▶ _TASK TO CARRY OUT_
From the listing below, output only the lines starting at the line that has "[96,718,148,731] select ->" and ending at the line that has "(189, 343) none -> (165, 277) //", exactly as they appear, ends included.

▶ _EXCERPTED RECORDS_
━━━━━━━━━━

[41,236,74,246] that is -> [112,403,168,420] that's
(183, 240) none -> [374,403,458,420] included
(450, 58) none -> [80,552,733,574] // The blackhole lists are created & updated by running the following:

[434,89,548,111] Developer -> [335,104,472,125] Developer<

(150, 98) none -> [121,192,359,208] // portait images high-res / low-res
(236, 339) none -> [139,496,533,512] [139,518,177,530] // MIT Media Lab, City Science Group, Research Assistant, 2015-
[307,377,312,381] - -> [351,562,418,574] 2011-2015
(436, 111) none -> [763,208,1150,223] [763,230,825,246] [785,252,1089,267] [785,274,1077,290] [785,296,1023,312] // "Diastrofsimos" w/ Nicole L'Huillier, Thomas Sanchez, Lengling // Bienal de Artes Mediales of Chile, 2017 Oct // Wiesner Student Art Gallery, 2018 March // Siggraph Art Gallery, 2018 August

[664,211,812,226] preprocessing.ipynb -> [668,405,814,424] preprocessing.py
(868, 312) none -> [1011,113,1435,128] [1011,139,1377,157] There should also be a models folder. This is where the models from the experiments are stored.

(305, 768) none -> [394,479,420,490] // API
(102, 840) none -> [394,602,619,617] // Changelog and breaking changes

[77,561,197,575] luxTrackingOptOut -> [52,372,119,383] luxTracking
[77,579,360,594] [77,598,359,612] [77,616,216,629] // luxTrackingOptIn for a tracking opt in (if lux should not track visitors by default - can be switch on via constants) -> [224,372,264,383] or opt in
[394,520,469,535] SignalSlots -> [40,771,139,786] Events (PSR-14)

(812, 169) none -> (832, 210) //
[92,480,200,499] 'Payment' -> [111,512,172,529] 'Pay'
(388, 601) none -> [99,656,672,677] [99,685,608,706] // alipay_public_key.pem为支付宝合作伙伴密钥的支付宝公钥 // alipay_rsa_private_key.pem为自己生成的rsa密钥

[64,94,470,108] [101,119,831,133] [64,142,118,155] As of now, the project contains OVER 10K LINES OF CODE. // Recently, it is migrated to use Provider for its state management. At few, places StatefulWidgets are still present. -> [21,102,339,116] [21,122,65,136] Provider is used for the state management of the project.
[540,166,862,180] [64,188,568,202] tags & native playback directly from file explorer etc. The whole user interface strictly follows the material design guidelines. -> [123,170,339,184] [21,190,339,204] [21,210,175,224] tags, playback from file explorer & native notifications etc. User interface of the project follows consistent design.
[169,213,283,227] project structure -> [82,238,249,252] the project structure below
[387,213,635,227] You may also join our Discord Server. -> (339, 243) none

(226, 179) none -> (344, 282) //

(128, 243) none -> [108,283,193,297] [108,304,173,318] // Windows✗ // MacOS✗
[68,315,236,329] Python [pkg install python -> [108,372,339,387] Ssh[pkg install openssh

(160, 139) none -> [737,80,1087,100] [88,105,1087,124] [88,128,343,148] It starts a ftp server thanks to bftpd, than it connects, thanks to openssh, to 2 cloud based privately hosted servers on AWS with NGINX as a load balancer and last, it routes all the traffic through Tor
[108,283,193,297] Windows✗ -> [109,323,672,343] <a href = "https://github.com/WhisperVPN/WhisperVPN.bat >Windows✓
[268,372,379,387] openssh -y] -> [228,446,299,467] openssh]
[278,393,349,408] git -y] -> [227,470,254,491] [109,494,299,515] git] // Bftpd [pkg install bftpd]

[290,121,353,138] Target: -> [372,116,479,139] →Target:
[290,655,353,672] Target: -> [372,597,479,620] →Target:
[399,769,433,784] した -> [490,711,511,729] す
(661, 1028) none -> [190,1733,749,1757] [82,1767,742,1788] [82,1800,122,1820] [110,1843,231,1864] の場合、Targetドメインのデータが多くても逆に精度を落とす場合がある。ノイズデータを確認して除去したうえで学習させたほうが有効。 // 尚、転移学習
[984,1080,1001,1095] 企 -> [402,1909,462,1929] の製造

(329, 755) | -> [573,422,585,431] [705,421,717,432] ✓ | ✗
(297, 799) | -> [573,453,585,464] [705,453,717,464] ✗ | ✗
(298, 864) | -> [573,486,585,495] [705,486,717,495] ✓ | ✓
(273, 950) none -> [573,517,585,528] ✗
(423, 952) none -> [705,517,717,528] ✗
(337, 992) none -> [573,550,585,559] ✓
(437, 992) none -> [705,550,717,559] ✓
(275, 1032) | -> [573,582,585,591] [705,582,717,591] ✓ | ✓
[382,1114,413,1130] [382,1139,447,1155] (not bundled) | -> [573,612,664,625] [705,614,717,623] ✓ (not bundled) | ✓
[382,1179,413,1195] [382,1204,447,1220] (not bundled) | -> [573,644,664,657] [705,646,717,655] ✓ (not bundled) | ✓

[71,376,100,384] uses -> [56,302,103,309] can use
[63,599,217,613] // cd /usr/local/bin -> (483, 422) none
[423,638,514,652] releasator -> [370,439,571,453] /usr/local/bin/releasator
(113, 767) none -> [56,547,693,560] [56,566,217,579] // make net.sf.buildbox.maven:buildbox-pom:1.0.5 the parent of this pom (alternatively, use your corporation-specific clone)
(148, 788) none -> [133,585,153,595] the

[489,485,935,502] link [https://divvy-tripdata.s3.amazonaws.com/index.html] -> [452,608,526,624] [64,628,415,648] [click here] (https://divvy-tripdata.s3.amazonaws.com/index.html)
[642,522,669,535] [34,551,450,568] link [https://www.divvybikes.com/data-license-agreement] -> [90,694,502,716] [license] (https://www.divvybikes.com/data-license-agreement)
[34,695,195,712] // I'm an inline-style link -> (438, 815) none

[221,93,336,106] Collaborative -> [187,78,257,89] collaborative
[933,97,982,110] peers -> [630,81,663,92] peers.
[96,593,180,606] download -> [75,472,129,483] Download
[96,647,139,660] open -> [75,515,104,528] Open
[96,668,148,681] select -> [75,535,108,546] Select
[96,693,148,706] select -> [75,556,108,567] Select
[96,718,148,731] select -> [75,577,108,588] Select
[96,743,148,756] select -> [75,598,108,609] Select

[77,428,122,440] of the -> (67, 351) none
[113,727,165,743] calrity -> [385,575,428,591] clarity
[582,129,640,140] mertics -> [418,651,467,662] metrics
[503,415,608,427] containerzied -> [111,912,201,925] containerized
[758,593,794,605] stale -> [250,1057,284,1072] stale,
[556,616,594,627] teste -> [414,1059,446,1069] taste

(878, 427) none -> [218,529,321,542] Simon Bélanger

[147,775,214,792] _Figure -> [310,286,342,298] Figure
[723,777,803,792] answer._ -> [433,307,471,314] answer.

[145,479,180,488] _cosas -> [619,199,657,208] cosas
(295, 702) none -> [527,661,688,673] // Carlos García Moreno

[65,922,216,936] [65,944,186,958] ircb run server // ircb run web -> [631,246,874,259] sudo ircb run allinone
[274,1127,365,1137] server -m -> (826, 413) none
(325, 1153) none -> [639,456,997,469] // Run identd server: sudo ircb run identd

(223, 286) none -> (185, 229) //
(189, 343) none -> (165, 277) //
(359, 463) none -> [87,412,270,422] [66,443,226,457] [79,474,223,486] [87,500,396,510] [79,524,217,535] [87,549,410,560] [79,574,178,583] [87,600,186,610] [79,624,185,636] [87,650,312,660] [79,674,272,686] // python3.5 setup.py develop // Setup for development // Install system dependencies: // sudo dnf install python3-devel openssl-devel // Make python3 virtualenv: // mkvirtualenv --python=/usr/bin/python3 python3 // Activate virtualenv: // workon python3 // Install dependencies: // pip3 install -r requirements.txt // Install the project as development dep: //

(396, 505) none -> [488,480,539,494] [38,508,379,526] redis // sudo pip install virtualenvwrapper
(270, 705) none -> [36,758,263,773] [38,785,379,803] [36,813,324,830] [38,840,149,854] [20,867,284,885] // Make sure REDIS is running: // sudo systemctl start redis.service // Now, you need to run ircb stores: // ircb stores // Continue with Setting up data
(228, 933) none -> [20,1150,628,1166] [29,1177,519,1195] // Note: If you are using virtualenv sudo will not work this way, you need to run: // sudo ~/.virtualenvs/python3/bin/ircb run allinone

━━━━━━━━━━

▶ _ANSWER SPACE_
[96,718,148,731] select -> [75,577,108,588] Select
[96,743,148,756] select -> [75,598,108,609] Select

[77,428,122,440] of the -> (67, 351) none
[113,727,165,743] calrity -> [385,575,428,591] clarity
[582,129,640,140] mertics -> [418,651,467,662] metrics
[503,415,608,427] containerzied -> [111,912,201,925] containerized
[758,593,794,605] stale -> [250,1057,284,1072] stale,
[556,616,594,627] teste -> [414,1059,446,1069] taste

(878, 427) none -> [218,529,321,542] Simon Bélanger

[147,775,214,792] _Figure -> [310,286,342,298] Figure
[723,777,803,792] answer._ -> [433,307,471,314] answer.

[145,479,180,488] _cosas -> [619,199,657,208] cosas
(295, 702) none -> [527,661,688,673] // Carlos García Moreno

[65,922,216,936] [65,944,186,958] ircb run server // ircb run web -> [631,246,874,259] sudo ircb run allinone
[274,1127,365,1137] server -m -> (826, 413) none
(325, 1153) none -> [639,456,997,469] // Run identd server: sudo ircb run identd

(223, 286) none -> (185, 229) //
(189, 343) none -> (165, 277) //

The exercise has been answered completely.